The first point means my sexuality is not an accident. God initiated it, God created it. In the same way that He has lovingly created me to be a melancholic, neat freak, book geek, He has created me a woman. There has got to be a purpose to this, a uniqueness in how I am to reflect His glory to the world and how I was created to respond to God, to men and to other women. This was something Carolyn Mahaney talked about in one of the sermons I downloaded from the Council of Biblical Manhood and Womanhood, but what can I say, I’m a slow learner.

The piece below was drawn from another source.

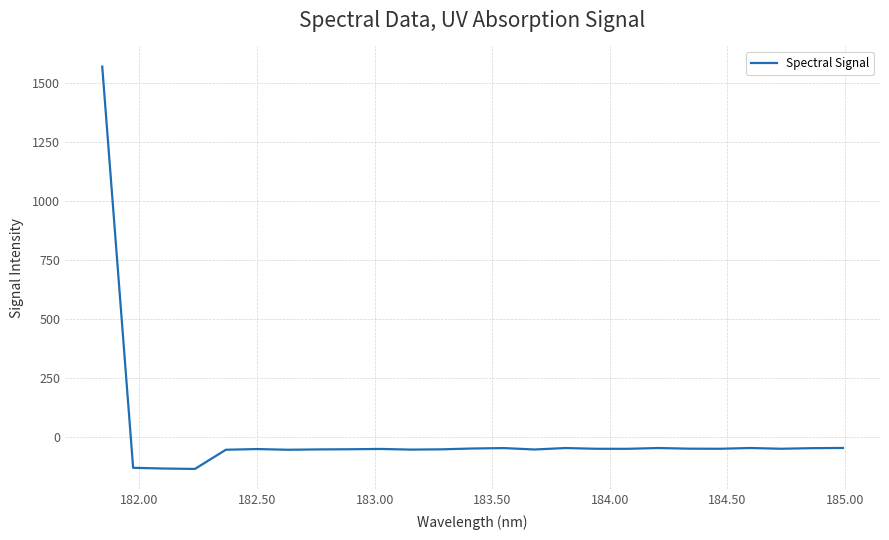

What is the minimum value shown in the chart?

-134.8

The second point means I am a woman with or without a man, with or without the clothes/make-up. The environment I grew up does not make me any less or more a woman than I was created to be. So while we have varying degrees of kakikayan, there isn’t a cut-off that determines that you are a woman. Created and raised in different countries and domestic situations does not change this fact either. I am not more of a woman if my mother allowed me to experiment with her make-up and wear her high heels when I was five and I’m not any less of a woman if I climbed trees, scraped my knees raw and enjoyed biking (yes, some of our relatives were aghast to know I did these things!). My femininity doesn’t rest on the fact that I was dressed in, uhm, dresses and given dolls and was encouraged to play house, bake cookies, etc. From the very start of my existence, I was created to be a woman. I am a woman.

This has been all incredibly freeing for me and has given me a fresh spark of hope. But, I do apologize, I have to go check on my widdle project now. Will write on this more soon.